Ich kann mir vorstellen, dass Zürich nach 23 Jahren Abwesenheit vom
Erscheinungsbild her als fremde Stadt wahrgenommen wird. Und wie die
Reaktionen zeigen, hatte der Zurückgekehrte sofort auch einen inneren
Wandel festgestellt. Und dieser scheint ihm nicht zu gefallen. Auch für
uns war und ist er herausfordernd.
Noch immer ist uns eine saubere Stadt lieb, aber nicht alle hier Ansässigen sind bereit, ihren Beitrag dazu zu leisten.

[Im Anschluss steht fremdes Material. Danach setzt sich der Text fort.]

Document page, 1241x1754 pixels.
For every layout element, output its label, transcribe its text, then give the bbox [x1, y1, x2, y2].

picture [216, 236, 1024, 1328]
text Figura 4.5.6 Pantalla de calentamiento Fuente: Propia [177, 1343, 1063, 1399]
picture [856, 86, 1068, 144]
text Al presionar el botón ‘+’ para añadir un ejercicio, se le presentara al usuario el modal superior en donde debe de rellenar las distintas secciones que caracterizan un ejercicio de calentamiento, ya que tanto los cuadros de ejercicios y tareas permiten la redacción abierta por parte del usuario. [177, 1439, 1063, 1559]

In diesem Zusammenhang erinnere ich mich an die Situation von 1958,
als ich mich für mein Stagiaire-Jahr in Paris vorbereitete. Ich wurde
aufmerksam gemacht, dass in Frankreich manches nicht so ordentlich sei
wie bei uns in der Schweiz. Mein Lehrmeister wies sogar daraufhin, dass
die Züge aus Frankreich, wenn sie in Basel eingetroffen seien,
abgespritzt, also gewaschen würden, bevor sie ins Landesinnere
weiterreisten. Ich solle nur darauf achten, werde es erleben.

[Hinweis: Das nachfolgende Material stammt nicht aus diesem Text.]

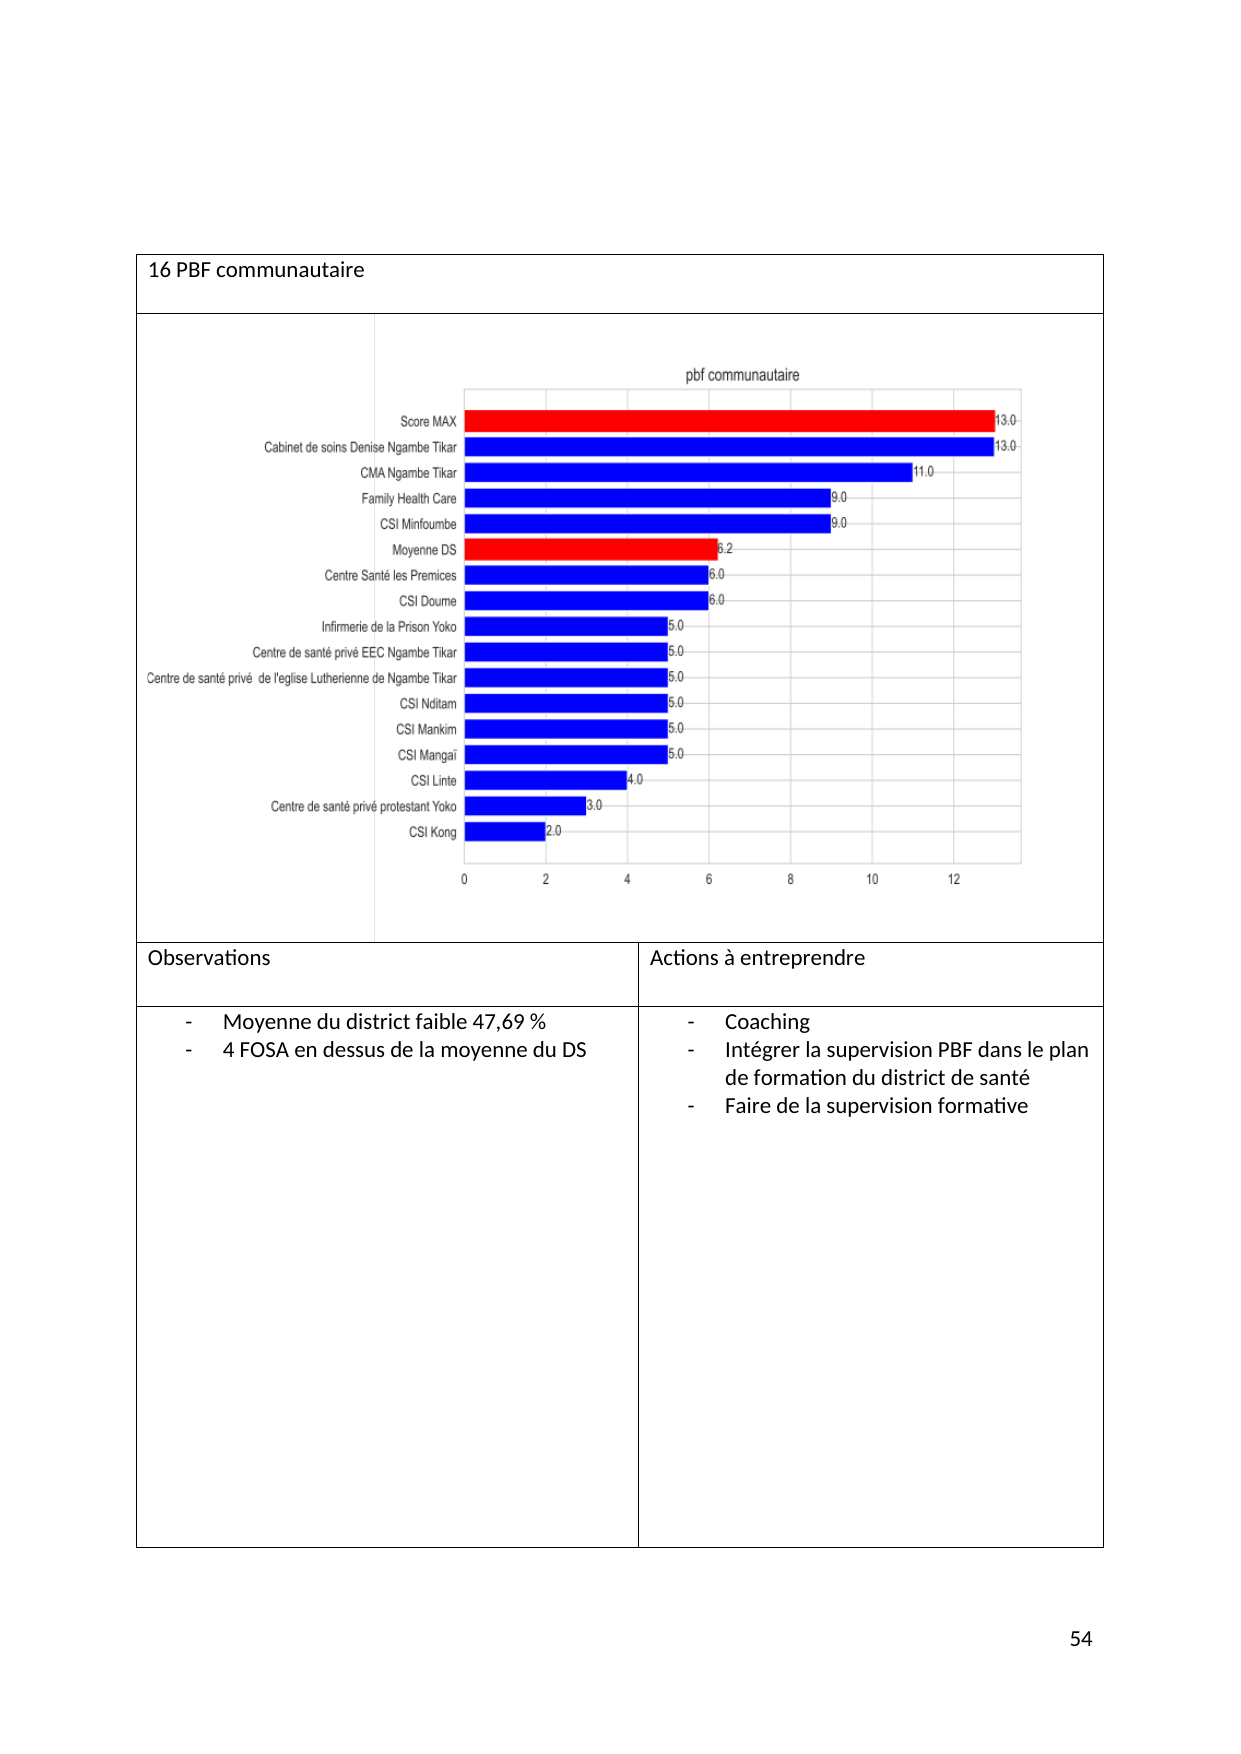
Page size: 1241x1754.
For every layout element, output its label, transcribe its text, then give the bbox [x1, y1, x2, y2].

table_cell Actions à entreprendre [639, 943, 1103, 1006]
table_cell [137, 314, 147, 942]
table_cell Moyenne du district faible 47,69 % 4 FOSA en dessus de la moyenne du DS [137, 1007, 638, 1547]
table_cell Observations [137, 943, 638, 1006]
picture [147, 314, 1093, 942]
table_cell [1093, 314, 1103, 942]
table_header 16 PBF communautaire [137, 255, 1103, 313]
table_cell Coaching Intégrer la supervision PBF dans le plan de formation du district de santé Faire de la supervision formative [639, 1007, 1103, 1547]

Solange wir in unseren Grenzen lebten und nicht viel reisen
konnten, nicht viel über unsere Nachbarn wussten, wurde die
schweizerische Ordnung als eine unserer grossen Stärken und eine Art
Auszeichnung gepriesen. Wir waren damals entsprechend kontrolliert und
wurden rasch zurechtgewiesen, wenn festgeschriebene Ordnungen nicht
eingehalten wurden. Es gab überall „Tüpflischiisser“ (Pedanten),
die einen zurechtwiesen. Aber sobald die 68er-Bewegung diese
Überheblichkeit als Scheinheiligkeit entlarvte und mehr Lebensfreude
aufbrechen konnte, entwickelte sich auch hier in der Schweiz mehr
Légèreté (Leichtigkeit, Ungezwungenheit). Und die Einsicht wuchs, dass
wir nicht besser sind als andere.
Interessant ist aber, dass die Schweiz, astrologisch gesehen, vom
Tierkreiszeichen „Jungfrau“ beeinflusst ist*. Die Verfassung vom
12.09.1848, 11.12 h, Bern, als Grundlage für die heutige
Bundesverfassung ist ihr Geburtstag. Unter diesem Einfluss stehen alle
Einwohner der Schweiz.
Da sind die Qualitäten wie Ordnung, Reinlichkeit, Detailtreue,
Präzision, Kontrolle, Sparsamkeit, Bescheidenheit, Vorsorge, Sicherheit,
Versicherungen und auch Gesundheitsbewusstsein wichtige Bereiche, mit
denen hier erfolgreich gearbeitet wird.
Kein Wunder, dass in den Primar- und Sekundarschulen von einst im
Zeugnis auch „Ordnung und Reinlichkeit“ bewertet wurden. In meiner
Herkunftsfamilie wurde diese Rubrik ebenso gewichtet wie die Noten für
die einzelnen Fächer. Wie die Zeugnisse von heute aussehen, weiss ich
nicht.
Und die Wandlungen, die wir in den letzten 23 Jahren durchgemacht
haben? Wir können sie rückblickend gar nicht mehr exakt beschreiben. Sie
vollzogen sich stetig, manchmal leise, öfters auch mit Paukenschlag.
Und sie kümmerten sich nicht darum, ob sie uns passten oder nicht. Der
Mann aus Bolivien aber, er erlebte bei seiner Rückkehr die Veränderungen
unmittelbar.
*Quelle: Cortex Astrologischer Computer Service, Adliswil.